Work instruction A:
Answer these three questions from the NFS readdir patch, each on its own line:
(i) What type of operation does the change let the code avoid re-reading the entire cache on?
(ii) Who is named as committer?
(iii) Which header file does the patch newly include in dir.c?
Work instruction B: Please list every configuration option that the NFS readdir patch adds as a new "select" line under config NFS_FS.
Work instruction C: From the NFS readdir patch, quote the stretch from "This allows us" through "major performance drain.".

NFS: Convert readdir page cache to use a cookie based index
authorTrond Myklebust <trond.myklebust@hammerspace.com>
Wed, 23 Feb 2022 16:31:51 +0000 (11:31 -0500)
committerTrond Myklebust <trond.myklebust@hammerspace.com>
Wed, 2 Mar 2022 13:43:39 +0000 (08:43 -0500)
Instead of using a linear index to address the pages, use the cookie of
the first entry, since that is what we use to match the page anyway.

This allows us to avoid re-reading the entire cache on a seekdir() type
of operation. The latter is very common when re-exporting NFS, and is a
major performance drain.

The change does affect our duplicate cookie detection, since we can no
longer rely on the page index as a linear offset for detecting whether
we looped backwards. However since we no longer do a linear search
through all the pages on each call to nfs_readdir(), this is less of a
concern than it was previously.
The other downside is that invalidate_mapping_pages() no longer can use
the page index to avoid clearing pages that have been read. A subsequent
patch will restore the functionality this provides to the 'ls -l'
heuristic.

Signed-off-by: Trond Myklebust <trond.myklebust@hammerspace.com>
fs/nfs/Kconfig
fs/nfs/dir.c
include/linux/nfs_fs.h

index 14a72224b6571b9617d586f766e39dcb5f1772eb..47a53b3362b628001e7d7fa6f21d15f748b01a09 100644 (file)
@@ -4,6 +4,10 @@ config NFS_FS
        depends on INET && FILE_LOCKING && MULTIUSER
        select LOCKD
        select SUNRPC
+       select CRYPTO
+       select CRYPTO_HASH
+       select XXHASH
+       select CRYPTO_XXHASH
        select NFS_ACL_SUPPORT if NFS_V3_ACL
        help
          Choose Y here if you want to access files residing on other
index 4983950de2ad5dd2efade7b089ad33f8bb3692bd..8c2552d89310c0e0d3c7bf2fc732536b8a54d32a 100644 (file)
@@ -39,6 +39,7 @@
 #include <linux/sched.h>
 #include <linux/kmemleak.h>
 #include <linux/xattr.h>
+#include <linux/xxhash.h>
 
 #include "delegation.h"
 #include "iostat.h"
@@ -159,9 +160,7 @@ struct nfs_readdir_descriptor {
        pgoff_t         page_index_max;
        u64             dir_cookie;
        u64             last_cookie;
-       u64             dup_cookie;
        loff_t          current_index;
-       loff_t          prev_index;
 
        __be32          verf[NFS_DIR_VERIFIER_SIZE];
        unsigned long   dir_verifier;
@@ -171,7 +170,6 @@ struct nfs_readdir_descriptor {
        unsigned int    cache_entry_index;
        unsigned int    buffer_fills;
        unsigned int    dtsize;
-       signed char duped;
        bool plus;
        bool eob;
        bool eof;
@@ -331,6 +329,28 @@ out:
        return ret;
 }
 
+#define NFS_READDIR_COOKIE_MASK (U32_MAX >> 14)

Entries shown:

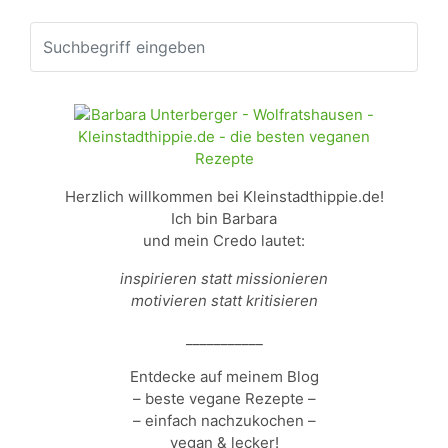
Herzlich willkommen bei Kleinstadthippie.de!
Ich bin Barbara
und mein Credo lautet:
inspirieren statt missionieren
motivieren statt kritisieren
___________
Entdecke auf meinem Blog
– beste vegane Rezepte –
– einfach nachzukochen –
vegan & lecker!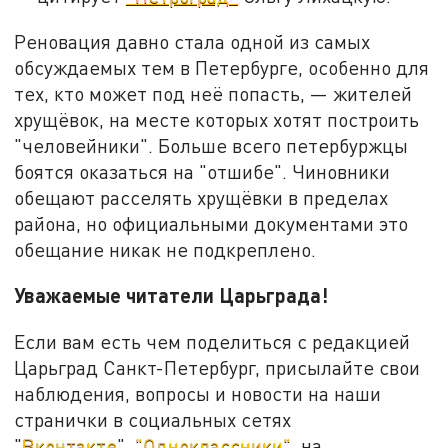
Реновация давно стала одной из самых
обсуждаемых тем в Петербурге, особенно для
тех, кто может под неё попасть, — жителей
хрущёвок, на месте которых хотят построить
"человейники". Больше всего петербуржцы
боятся оказаться на "отшибе". Чиновники
обещают расселять хрущёвки в пределах
района, но официальными документами это
обещание никак не подкреплено.
Уважаемые читатели Царьграда!
Если вам есть чем поделиться с редакцией
Царьград Санкт-Петербург, присылайте свои
наблюдения, вопросы и новости на наши
странички в социальных сетях
"
Вконтакте
",
"Одноклассники"
, на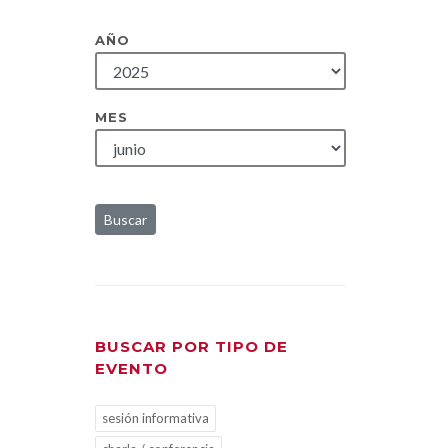
AÑO
MES
Buscar
BUSCAR POR TIPO DE
EVENTO
sesión informativa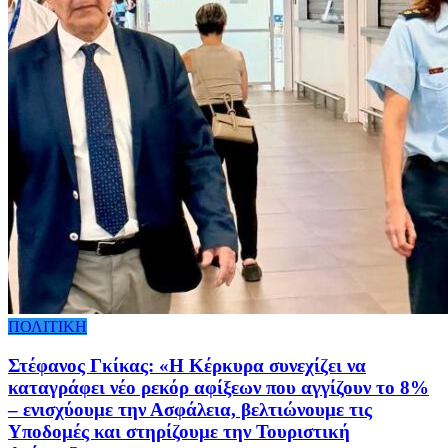
ΠΟΛΙΤΙΚΗ
Στέφανος Γκίκας: «Η Κέρκυρα συνεχίζει να
καταγράφει νέο ρεκόρ αφίξεων που αγγίζουν το 8%
– ενισχύουμε την Ασφάλεια, βελτιώνουμε τις
Υποδομές και στηρίζουμε την Τουριστική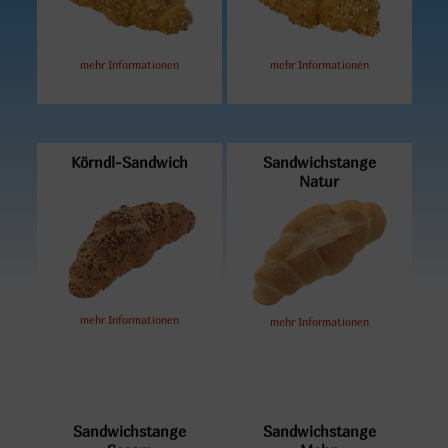
mehr Informationen
mehr Informationen
Körndl-Sandwich
Sandwichstange
Natur
mehr Informationen
mehr Informationen
Sandwichstange
Sandwichstange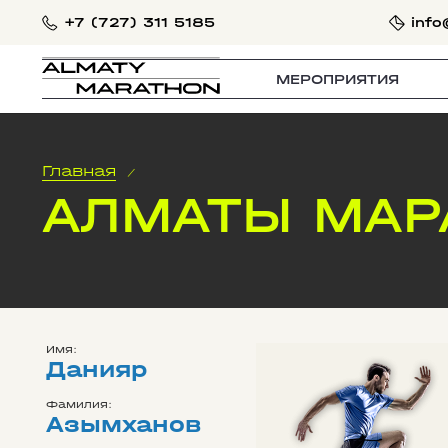
+7 (727) 311 5185
info
МЕРОПРИЯТИЯ
Главная
/
АЛМАТЫ МА
Имя:
Данияр
Фамилия:
Азымханов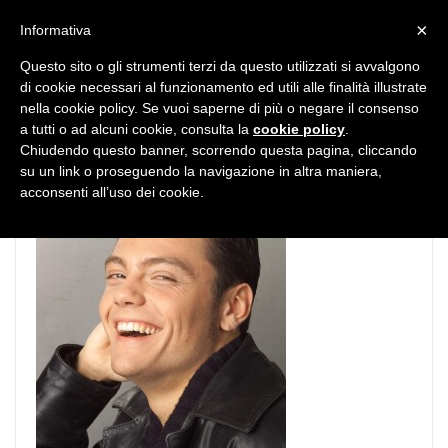
MENU
×
Informativa
Questo sito o gli strumenti terzi da questo utilizzati si avvalgono
di cookie necessari al funzionamento ed utili alle finalità illustrate
nella cookie policy. Se vuoi saperne di più o negare il consenso
a tutti o ad alcuni cookie, consulta la
cookie policy
.
Chiudendo questo banner, scorrendo questa pagina, cliccando
su un link o proseguendo la navigazione in altra maniera,
acconsenti all’uso dei cookie.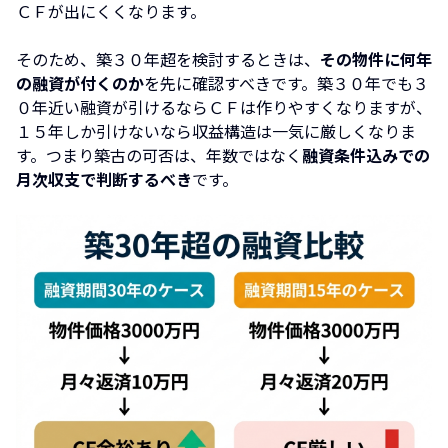
ＣＦが出にくくなります。
そのため、築３０年超を検討するときは、
その物件に何年
の融資が付くのか
を先に確認すべきです。築３０年でも３
０年近い融資が引けるならＣＦは作りやすくなりますが、
１５年しか引けないなら収益構造は一気に厳しくなりま
す。つまり築古の可否は、年数ではなく
融資条件込みでの
月次収支で判断するべき
です。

Problem solution A:
(i) A seekdir() type of operation.
(ii) Trond Myklebust.
(iii) linux/xxhash.h

Problem solution B: CRYPTO, CRYPTO_HASH, XXHASH, CRYPTO_XXHASH

Problem solution C:
This allows us to avoid re-reading the entire cache on a seekdir() type
of operation. The latter is very common when re-exporting NFS, and is a
major performance drain.